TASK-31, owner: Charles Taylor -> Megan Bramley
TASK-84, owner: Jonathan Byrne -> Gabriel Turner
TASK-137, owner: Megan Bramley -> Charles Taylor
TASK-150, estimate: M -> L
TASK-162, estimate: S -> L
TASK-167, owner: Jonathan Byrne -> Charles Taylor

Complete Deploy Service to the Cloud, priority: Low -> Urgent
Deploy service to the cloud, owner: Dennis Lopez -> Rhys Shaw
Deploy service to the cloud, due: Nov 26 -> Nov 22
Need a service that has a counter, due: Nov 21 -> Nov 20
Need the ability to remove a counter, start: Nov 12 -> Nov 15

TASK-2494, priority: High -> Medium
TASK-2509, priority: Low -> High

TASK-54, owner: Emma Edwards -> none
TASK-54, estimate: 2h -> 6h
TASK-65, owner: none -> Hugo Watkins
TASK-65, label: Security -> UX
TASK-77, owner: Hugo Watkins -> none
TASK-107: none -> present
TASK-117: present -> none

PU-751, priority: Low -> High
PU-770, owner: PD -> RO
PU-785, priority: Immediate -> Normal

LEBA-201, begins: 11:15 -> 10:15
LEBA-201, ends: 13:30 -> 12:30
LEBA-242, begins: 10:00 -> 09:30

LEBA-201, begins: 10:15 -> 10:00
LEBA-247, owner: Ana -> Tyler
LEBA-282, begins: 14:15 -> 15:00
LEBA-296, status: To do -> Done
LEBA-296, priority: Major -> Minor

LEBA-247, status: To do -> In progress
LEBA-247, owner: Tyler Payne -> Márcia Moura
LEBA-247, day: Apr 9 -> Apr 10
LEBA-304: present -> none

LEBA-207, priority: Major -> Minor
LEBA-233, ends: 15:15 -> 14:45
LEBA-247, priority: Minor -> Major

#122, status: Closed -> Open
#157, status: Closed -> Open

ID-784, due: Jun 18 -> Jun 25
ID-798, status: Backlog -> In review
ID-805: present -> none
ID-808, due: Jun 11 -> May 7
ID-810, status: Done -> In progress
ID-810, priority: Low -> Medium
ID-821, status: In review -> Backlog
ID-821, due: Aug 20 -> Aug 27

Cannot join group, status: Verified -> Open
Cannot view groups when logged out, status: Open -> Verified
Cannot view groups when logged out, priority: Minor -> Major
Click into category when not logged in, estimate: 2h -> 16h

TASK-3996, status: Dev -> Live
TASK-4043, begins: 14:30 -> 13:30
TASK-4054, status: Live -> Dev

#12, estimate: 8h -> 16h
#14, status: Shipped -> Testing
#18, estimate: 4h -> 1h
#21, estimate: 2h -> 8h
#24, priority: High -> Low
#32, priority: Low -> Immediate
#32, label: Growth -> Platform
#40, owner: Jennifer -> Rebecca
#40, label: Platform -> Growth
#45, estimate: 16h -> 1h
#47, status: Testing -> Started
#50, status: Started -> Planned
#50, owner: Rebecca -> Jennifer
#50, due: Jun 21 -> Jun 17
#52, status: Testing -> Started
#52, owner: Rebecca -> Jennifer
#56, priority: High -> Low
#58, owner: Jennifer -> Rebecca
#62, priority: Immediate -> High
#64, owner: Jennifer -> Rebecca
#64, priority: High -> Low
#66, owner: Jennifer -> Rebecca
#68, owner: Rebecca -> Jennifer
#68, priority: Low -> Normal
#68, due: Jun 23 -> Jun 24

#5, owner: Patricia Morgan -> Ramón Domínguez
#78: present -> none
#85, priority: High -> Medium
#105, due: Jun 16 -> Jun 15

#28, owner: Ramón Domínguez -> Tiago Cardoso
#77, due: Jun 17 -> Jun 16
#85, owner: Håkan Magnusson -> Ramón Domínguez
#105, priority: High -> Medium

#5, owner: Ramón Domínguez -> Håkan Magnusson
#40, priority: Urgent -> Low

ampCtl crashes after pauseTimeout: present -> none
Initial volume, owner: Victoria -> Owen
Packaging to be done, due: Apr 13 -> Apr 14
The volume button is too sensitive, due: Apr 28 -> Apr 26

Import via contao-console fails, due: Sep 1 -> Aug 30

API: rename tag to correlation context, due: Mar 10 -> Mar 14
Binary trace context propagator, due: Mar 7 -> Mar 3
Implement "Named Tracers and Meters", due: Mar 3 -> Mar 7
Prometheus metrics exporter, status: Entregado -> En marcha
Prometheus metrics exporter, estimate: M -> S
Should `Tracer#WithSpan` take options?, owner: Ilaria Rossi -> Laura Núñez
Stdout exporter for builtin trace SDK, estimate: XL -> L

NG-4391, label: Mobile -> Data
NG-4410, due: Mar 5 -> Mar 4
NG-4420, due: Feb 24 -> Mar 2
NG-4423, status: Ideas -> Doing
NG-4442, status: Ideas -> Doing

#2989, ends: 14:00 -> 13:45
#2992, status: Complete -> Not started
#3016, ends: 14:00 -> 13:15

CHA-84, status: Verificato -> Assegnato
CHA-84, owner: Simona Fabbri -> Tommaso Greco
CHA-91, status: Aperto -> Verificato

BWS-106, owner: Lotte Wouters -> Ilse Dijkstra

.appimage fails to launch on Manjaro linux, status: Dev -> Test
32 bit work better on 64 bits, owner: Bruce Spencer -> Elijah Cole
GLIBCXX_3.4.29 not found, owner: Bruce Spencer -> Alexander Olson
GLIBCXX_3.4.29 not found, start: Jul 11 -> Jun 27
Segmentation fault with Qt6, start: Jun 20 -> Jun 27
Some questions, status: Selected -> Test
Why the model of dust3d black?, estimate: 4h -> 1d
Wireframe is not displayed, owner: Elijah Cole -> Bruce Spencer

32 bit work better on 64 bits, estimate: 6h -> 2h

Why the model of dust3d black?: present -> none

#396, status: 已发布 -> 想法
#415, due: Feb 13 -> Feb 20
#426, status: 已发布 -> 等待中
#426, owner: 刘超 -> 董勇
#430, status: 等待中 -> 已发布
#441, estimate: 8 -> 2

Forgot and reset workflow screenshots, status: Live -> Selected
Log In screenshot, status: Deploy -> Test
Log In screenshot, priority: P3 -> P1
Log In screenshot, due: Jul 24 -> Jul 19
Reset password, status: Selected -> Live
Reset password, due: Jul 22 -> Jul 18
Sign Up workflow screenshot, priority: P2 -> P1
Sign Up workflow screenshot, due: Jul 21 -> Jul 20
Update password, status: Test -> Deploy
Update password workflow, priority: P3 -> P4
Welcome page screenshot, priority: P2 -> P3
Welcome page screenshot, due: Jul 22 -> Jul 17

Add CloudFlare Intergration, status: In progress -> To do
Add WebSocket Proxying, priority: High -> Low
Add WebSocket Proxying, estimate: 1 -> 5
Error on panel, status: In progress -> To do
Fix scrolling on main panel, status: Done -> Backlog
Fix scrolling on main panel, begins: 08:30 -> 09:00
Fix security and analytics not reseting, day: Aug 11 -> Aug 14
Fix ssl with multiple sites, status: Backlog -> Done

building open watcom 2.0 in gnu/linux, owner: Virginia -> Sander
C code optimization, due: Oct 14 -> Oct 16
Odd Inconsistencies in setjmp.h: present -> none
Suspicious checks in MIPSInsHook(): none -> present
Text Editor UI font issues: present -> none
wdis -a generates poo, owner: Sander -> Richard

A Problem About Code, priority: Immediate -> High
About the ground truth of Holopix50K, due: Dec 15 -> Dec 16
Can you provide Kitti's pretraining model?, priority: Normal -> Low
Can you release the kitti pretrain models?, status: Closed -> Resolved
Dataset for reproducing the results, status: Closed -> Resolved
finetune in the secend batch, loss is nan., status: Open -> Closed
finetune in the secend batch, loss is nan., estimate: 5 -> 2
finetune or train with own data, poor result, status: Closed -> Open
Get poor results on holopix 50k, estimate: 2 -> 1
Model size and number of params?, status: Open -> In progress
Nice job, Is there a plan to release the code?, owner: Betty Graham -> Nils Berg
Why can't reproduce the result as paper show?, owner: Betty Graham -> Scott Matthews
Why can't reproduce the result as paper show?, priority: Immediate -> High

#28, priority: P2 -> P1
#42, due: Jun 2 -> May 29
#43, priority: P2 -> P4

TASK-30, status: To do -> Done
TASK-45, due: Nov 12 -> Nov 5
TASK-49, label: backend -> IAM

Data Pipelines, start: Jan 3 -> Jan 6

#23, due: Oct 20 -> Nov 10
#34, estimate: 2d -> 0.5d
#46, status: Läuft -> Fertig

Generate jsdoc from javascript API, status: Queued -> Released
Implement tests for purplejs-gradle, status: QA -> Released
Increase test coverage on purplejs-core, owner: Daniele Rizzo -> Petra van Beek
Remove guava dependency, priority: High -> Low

== Task to carry out ==
Please give back exactly the lines of this listing beginning at the line with "TASK-3996, status: Dev -> Live" and ending with the line with "#5, owner: Ramón Domínguez -> Håkan Magnusson", both included, and nothing else.

== Final answer ==
TASK-3996, status: Dev -> Live
TASK-4043, begins: 14:30 -> 13:30
TASK-4054, status: Live -> Dev

#12, estimate: 8h -> 16h
#14, status: Shipped -> Testing
#18, estimate: 4h -> 1h
#21, estimate: 2h -> 8h
#24, priority: High -> Low
#32, priority: Low -> Immediate
#32, label: Growth -> Platform
#40, owner: Jennifer -> Rebecca
#40, label: Platform -> Growth
#45, estimate: 16h -> 1h
#47, status: Testing -> Started
#50, status: Started -> Planned
#50, owner: Rebecca -> Jennifer
#50, due: Jun 21 -> Jun 17
#52, status: Testing -> Started
#52, owner: Rebecca -> Jennifer
#56, priority: High -> Low
#58, owner: Jennifer -> Rebecca
#62, priority: Immediate -> High
#64, owner: Jennifer -> Rebecca
#64, priority: High -> Low
#66, owner: Jennifer -> Rebecca
#68, owner: Rebecca -> Jennifer
#68, priority: Low -> Normal
#68, due: Jun 23 -> Jun 24

#5, owner: Patricia Morgan -> Ramón Domínguez
#78: present -> none
#85, priority: High -> Medium
#105, due: Jun 16 -> Jun 15

#28, owner: Ramón Domínguez -> Tiago Cardoso
#77, due: Jun 17 -> Jun 16
#85, owner: Håkan Magnusson -> Ramón Domínguez
#105, priority: High -> Medium

#5, owner: Ramón Domínguez -> Håkan Magnusson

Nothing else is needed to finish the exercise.